*ВЫБРАННЫЙ ОТРЫВОК*.
Сиоран: История становления смысла (Окончание)
Коренное отличие экзистенциализма Сиорана от экзистенциализма, к
примеру Сартра, состоит в понимании ими «активизма». Поставить
человека лицом к смерти – значит возбудить его активность.
«Будучи биологической регрессией, спуском к нашим корням,
смерть разрушает нашу идентичность лишь затем, чтобы позволить
нам лучше понять и восстановить её: смерть имеет смысл
только в том случае, если мы наделяем её всеми свойствами жизни»
[Там же, с. 262]. Сартр дальше этой возбуждённой активности
не идет. Сам по себе активизм суть уже то, что является
смыслом. Тот же самый Франкл, говоря о «воли к смыслу», купирует
действие обладанием смысла. Вся его логотерапия сводится к
тому, чтоб привести человека к смыслу. Допустим, что человек
овладел смыслом, но, что дальше? Зачем он овладел им? Для
чего? Что следует из его обладания? Лишь факт выздоровления.
И только? Ответов на эти вопросы в лоне экзистенциализма мы
не находим. Он породил активность, активность бессмысленную
и бестолковую, которую можно наблюдать в постомодернизме, во
всех его абсурдистских инновациях. Активность, вопреки
устоявшемуся смыслу, и как следствие рождения этого самого
нигилистического смысла, в конечном итоге, субъекту ничего не
даёт. Да, и сам нигилизм существует лишь как преграда, которую
необходимо преодолевать, а не взваливать на свои плечи.
Сиоран, двигаясь дальше, устанавливает необходимость
конституирования смысла в Абсолюте, в Боге. Отсюда начинается его
мистика. Оно и верно, вернуться назад, чтоб начинать всё сначала,
не имеет никакого смысла, ибо всё одно – монотонная
однообразность бытия. Выздоравливать? Но зачем? Не лучше ли просто
умереть? Вместе с тем, человек существо активное и
деятельное по природе своей. Понимать ему свою же активность не
составляет никакой трудности вообще. «Мыслить наперекор себе»,
поступать обратным от своих желаний образом, о чём говорит
Сиоран, тоже вполне ясное выражение сущности природы человека.
В её понятия прямо и конкретно входит согласие со всеми
субъективными поступками, какими бы они вообще ни были.

*СОДЕРЖИМОЕ НАБОРА ДАННЫХ*.
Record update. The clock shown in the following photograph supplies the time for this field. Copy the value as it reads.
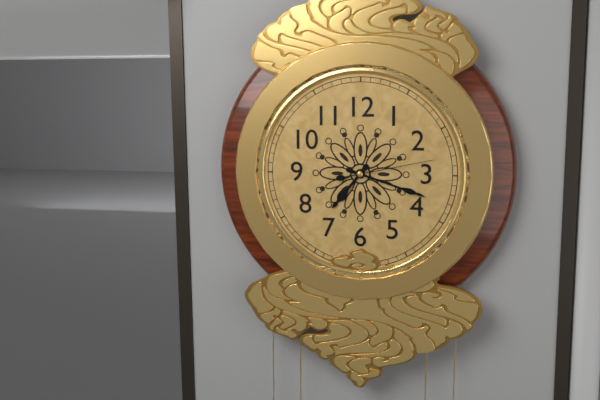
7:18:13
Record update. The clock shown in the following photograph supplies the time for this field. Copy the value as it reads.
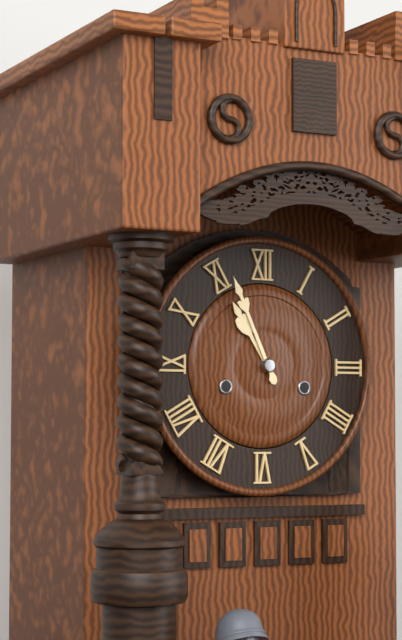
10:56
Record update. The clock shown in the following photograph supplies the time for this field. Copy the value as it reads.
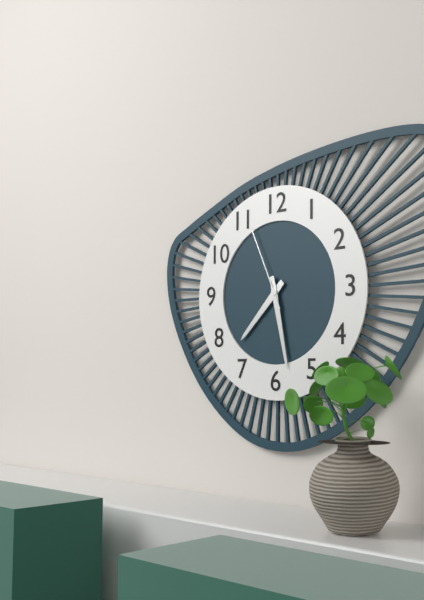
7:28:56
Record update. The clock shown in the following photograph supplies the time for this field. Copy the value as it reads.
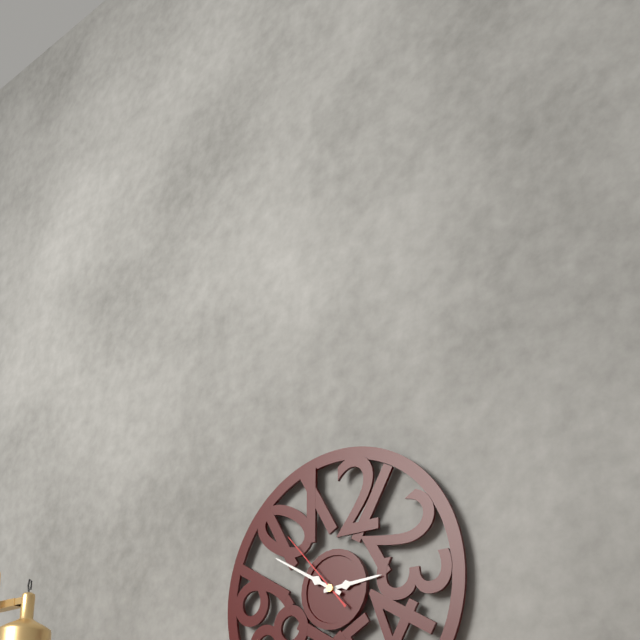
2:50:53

==

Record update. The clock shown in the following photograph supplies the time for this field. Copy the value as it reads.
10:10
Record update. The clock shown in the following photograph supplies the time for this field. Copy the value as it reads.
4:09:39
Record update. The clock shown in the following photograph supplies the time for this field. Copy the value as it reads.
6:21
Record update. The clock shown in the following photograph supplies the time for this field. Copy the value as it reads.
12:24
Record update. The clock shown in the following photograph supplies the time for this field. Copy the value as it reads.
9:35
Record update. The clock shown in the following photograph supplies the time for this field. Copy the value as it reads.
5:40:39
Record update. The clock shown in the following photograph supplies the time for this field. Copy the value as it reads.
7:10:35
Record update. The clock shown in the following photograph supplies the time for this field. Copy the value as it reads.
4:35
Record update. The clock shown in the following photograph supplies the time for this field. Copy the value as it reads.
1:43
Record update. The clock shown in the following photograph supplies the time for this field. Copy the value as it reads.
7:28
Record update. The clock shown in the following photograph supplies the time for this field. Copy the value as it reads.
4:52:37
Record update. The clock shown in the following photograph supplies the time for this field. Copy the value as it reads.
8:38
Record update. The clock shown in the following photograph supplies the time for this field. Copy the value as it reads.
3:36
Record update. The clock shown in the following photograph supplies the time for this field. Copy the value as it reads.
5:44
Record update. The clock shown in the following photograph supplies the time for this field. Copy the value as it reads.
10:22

*ЧТО СДЕЛАТЬ*.
Почему, согласно отрывку о Сиоране, вернуться назад, «чтоб начинать всё сначала», не имеет никакого смысла?

*РЕЗУЛЬТАТ УПРАЖНЕНИЯ*.
Потому что всё одно: бытие представляет собой монотонную однообразность.